Oxford Languages Datasets

Oxford Languages Datasets

Oxford Languages is part of Oxford University Press, and we are the leading provider of lexical and language datasets for artificial intelligence, natural language processing, machine learning, and a wide range of language technologies.


Our high-quality data is trusted by some of the world’s leading technology companies, providing them with clean, structured datasets for an extensive variety of use cases.


As the world leader in providing language content, our data is flexible, curated, and comprehensively annotated. Our team of in-house language experts work to seamlessly deliver datasets to enhance your products, while our flexible data model ensures our lexical content is a good match for your products and your users: from Educational Technology to AI, we have the solution to fit your needs.


Building on over 150 years of experience and technological innovation, we deliver authoritative, evidence-based language content in 56 languages. Alongside our flagship English content, and well known high-resource languages, we also boast a large collection of low resource languages including Hindi, Tamil, Telugu, and more.

Solutions our data can provide


Validation - Our wordlists are ideal for customers needing to incorporate word validation and spellcheck into interfaces simply and effectively, such as game developers building username features, or app developers working on spellcheck features.

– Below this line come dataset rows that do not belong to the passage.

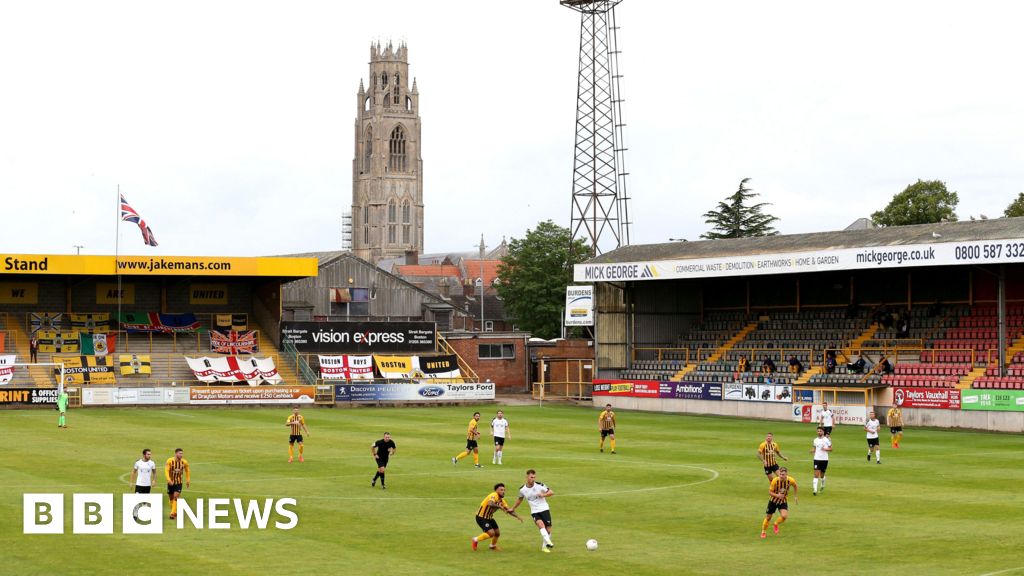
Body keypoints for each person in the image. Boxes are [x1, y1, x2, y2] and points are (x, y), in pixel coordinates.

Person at [512, 469, 555, 552]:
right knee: (541, 525)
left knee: (548, 530)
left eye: (534, 477)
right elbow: (520, 499)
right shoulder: (522, 489)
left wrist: (543, 494)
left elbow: (551, 492)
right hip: (534, 511)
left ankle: (544, 547)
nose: (533, 479)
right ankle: (549, 542)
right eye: (531, 477)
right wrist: (513, 508)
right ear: (527, 477)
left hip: (544, 509)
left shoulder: (540, 485)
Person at [471, 483, 521, 551]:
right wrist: (500, 507)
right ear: (496, 490)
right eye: (501, 490)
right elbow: (490, 503)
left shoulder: (502, 501)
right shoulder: (493, 495)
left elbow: (508, 510)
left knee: (497, 533)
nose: (503, 491)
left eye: (504, 490)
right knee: (491, 533)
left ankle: (492, 546)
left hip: (489, 518)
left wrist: (517, 516)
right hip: (481, 517)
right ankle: (475, 539)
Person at [760, 467, 798, 539]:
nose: (781, 476)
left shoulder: (790, 480)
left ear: (786, 474)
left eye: (783, 474)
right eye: (780, 474)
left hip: (783, 501)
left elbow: (795, 486)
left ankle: (776, 523)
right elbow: (770, 492)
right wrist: (777, 495)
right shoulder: (775, 481)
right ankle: (763, 532)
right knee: (768, 517)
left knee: (784, 516)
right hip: (773, 501)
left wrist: (795, 496)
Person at [165, 448, 190, 520]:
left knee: (176, 497)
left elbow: (187, 471)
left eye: (182, 453)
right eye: (180, 453)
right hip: (170, 482)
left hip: (179, 482)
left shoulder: (184, 462)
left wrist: (188, 480)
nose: (181, 455)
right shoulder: (170, 461)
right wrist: (168, 479)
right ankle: (174, 511)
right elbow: (166, 471)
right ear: (176, 453)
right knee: (171, 498)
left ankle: (172, 514)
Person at [810, 427, 832, 495]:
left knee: (822, 475)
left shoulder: (826, 440)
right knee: (816, 475)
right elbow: (814, 448)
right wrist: (812, 451)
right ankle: (815, 490)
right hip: (816, 459)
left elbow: (831, 449)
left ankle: (822, 485)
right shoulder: (815, 440)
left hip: (824, 459)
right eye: (818, 431)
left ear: (823, 432)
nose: (819, 432)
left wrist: (825, 449)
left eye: (820, 431)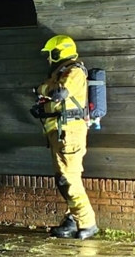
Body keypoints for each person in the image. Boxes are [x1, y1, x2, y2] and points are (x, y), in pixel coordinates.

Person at [31, 34, 99, 240]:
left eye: (50, 54)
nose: (48, 58)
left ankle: (87, 223)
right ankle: (72, 220)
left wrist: (41, 89)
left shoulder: (74, 72)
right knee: (65, 178)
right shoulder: (60, 73)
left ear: (59, 52)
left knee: (67, 179)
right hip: (60, 133)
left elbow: (60, 93)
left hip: (69, 133)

Display - Our monolingual, bilingual, and thesauri datasets serve as an effective solution in the broader educational space, where having dictionary data in the interface is essential to the user experience, such as click-to-define, expand to see synonyms, and visual presentation of etymologies.


Translation - Suited to adult language learning companies or interfaces, which offer translation and localisation services, or supporting materials, our bilingual or bilingualized datasets provide the perfect fix.


Enhanced Reading - Our mono and thesauri datasets are ideal for education platforms that assist learning with reading. A tool or feature may suggest synonyms, collocates, or definitions, which help the reader to develop their understanding, reading, and vocabulary.


Prediction - Our wordlists and n-gram datasets are the optimal solution for interfaces that require improved efficiency of user generated content, such as a predictive text developer.


Pronunciation - Our Soundbank and transcriptions (IPA or plain text) are an excellent solution for customers requiring accurate data with low error margins, such as transliteration specialists, or those working with languages in different scripts.